House debates
Wednesday, 3 February 2016
Adjournment
Road Safety
7:54 pm
Luke Simpkins (Cowan, Liberal Party) Share this | Link to this | Hansard source
As federal members of parliament, we are used to receiving people or talking to people in our offices or out in the streets about federal issues. There is no doubt about that. But, of course, sometimes federal issues are not people's main concern. It is those things that happen right in front of their house, in front of their eyes or somewhere in the community which will often be the issue that they want to bring to us. As I always say, if it is important enough for someone to bring it to me, it is important enough for me to try and do something about it.
In the suburbs of Australia one of the great scourges and irritations for people, for the constituents of all our suburban electorates, is the issue of hooning—the reckless driving and the noisy, somewhat destructive activity that some people with performance cars get up to. At night, constituents, our families, worry about whether that loud noise—the spinning of wheels; the squealing of tyres—is going to result in a car coming through the front wall or into a bedroom of our houses. There have been plenty of examples of that. In the electorate of Cowan there have certainly been examples of that.
The question is what to do about it. For a long while I thought that we could do things like put speed humps on roads, and that would help with speeding issues and also with hooning. But, while that strengthens the resistance to hooning activities in those streets, the reality is that there are still other streets nearby, and we cannot afford to engineer out this hooning. We cannot afford to try to counter human nature and attitudes of hooning with only these sorts of engineering efforts.

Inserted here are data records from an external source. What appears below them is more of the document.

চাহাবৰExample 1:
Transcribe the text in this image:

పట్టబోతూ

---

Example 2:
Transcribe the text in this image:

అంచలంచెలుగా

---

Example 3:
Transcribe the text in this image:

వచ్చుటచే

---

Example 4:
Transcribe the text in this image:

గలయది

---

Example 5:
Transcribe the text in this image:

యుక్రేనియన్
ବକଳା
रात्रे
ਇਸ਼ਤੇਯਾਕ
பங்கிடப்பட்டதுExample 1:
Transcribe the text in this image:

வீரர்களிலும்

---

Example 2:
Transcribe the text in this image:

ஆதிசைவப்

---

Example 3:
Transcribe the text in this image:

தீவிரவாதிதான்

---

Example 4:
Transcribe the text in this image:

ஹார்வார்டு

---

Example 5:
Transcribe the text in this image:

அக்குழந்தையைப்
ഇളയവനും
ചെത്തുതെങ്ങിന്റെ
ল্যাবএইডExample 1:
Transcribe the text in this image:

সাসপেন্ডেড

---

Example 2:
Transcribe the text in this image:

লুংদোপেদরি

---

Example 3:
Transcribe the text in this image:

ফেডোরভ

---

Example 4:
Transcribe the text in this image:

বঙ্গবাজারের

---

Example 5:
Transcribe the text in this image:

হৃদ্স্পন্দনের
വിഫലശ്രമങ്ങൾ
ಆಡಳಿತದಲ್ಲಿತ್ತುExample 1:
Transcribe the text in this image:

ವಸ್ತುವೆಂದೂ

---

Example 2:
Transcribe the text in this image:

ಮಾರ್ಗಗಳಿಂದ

It has been a problem for a long time, and I think it is a problem, as I said, throughout the country. Recently the police minister in Western Australia, the Hon. Liza Harvey, was talking at a forum that my wife, a councillor in the City of Wanneroo, had organised. The minister was talking about how Western Australia has covert hooning cameras and how effective they were becoming. They have been trialling them since June last year. I think this is an excellent way in which we can help protect the streets of our suburbs, and suburbs within Cowan as well. Often people in their houses are worried about going outside and trying to identify that number plate on the car or the driver. It is so important that there is this technology that now exists that can record details about those cars at night and during the day and help the police to identify who is responsible or which vehicle is doing these sorts of dangerous and reckless activities that risk lives and irritate so many people in the suburbs.

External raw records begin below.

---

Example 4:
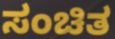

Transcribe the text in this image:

ಸಂಚಿತ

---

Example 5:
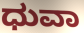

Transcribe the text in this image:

ಧುವಾ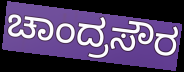
ಚಾಂದ್ರಸೌರ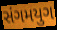
સંગમયુગ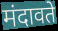
मंदावते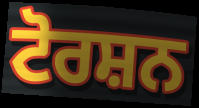
ਟੋਰਸ਼ਨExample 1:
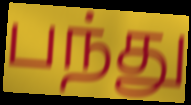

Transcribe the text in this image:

பந்து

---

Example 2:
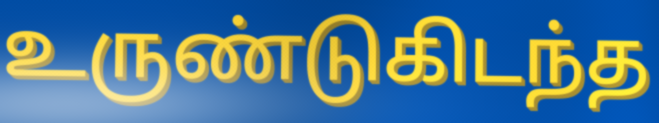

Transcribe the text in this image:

உருண்டுகிடந்த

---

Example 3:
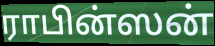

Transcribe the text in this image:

ராபின்ஸன்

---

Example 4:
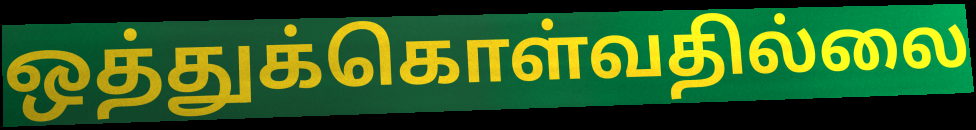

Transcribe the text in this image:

ஒத்துக்கொள்வதில்லை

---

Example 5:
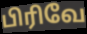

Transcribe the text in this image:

பிரிவேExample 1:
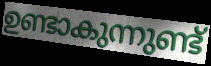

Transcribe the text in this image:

ഉണ്ടാകുന്നുണ്ട്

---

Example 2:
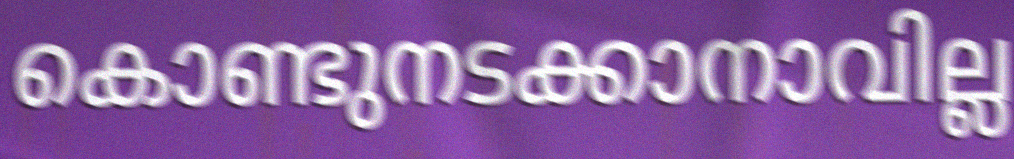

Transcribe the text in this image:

കൊണ്ടുനടക്കാനാവില്ല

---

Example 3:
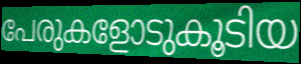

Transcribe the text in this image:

പേരുകളോടുകൂടിയ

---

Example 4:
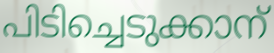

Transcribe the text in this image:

പിടിച്ചെടുക്കാന്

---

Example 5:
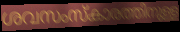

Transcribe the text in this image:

ശവസംസ്കാരത്തിനുള്ള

I raised this issue with the police. As I say to my constituents, and as the police say as well, if there are hooning incidents happening, the best thing to do is to report it to the police, and through that weight of numbers the police can identify where the priorities are for police attendance or police positioning of their vehicles and personnel or even these cameras. These things are linked together: the more reports the police have, the more chance there is of getting these cameras or the police in a position to try and catch the hoons.

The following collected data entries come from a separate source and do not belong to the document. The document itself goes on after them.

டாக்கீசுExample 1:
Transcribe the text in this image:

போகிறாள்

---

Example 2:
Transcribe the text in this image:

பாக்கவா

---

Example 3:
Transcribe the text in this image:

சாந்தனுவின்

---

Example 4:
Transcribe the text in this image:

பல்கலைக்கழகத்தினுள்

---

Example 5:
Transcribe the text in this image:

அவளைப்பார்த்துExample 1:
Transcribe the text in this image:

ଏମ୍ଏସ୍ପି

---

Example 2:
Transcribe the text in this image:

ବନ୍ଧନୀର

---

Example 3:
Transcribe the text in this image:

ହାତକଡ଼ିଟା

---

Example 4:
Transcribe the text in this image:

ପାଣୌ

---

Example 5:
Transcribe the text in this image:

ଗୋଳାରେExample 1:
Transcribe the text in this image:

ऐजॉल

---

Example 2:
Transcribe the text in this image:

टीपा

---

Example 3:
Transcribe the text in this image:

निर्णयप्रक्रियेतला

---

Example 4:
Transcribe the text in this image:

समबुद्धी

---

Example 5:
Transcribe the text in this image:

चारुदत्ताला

But there is a limitation. According to the police, the hoons know that, if they say they cannot recall who was driving the car, they can get away with just a $500 fine—no loss of demerit points and no seizure of the vehicle. This is a major limitation. What is required is a change of law in Western Australia, and probably also in other states, so that the owner of the car has a strict liability for the actions of that car. They either have to give up the name of the person who was driving the vehicle and that person accepts all the responsibility, or they wear that responsibility themselves. That is what is required in Western Australia, and I hope that the Western Australian government will pursue that very soon.
Tony Smith (Speaker) Share this | Link to this | Hansard source
It being 8 pm, the debate is interrupted.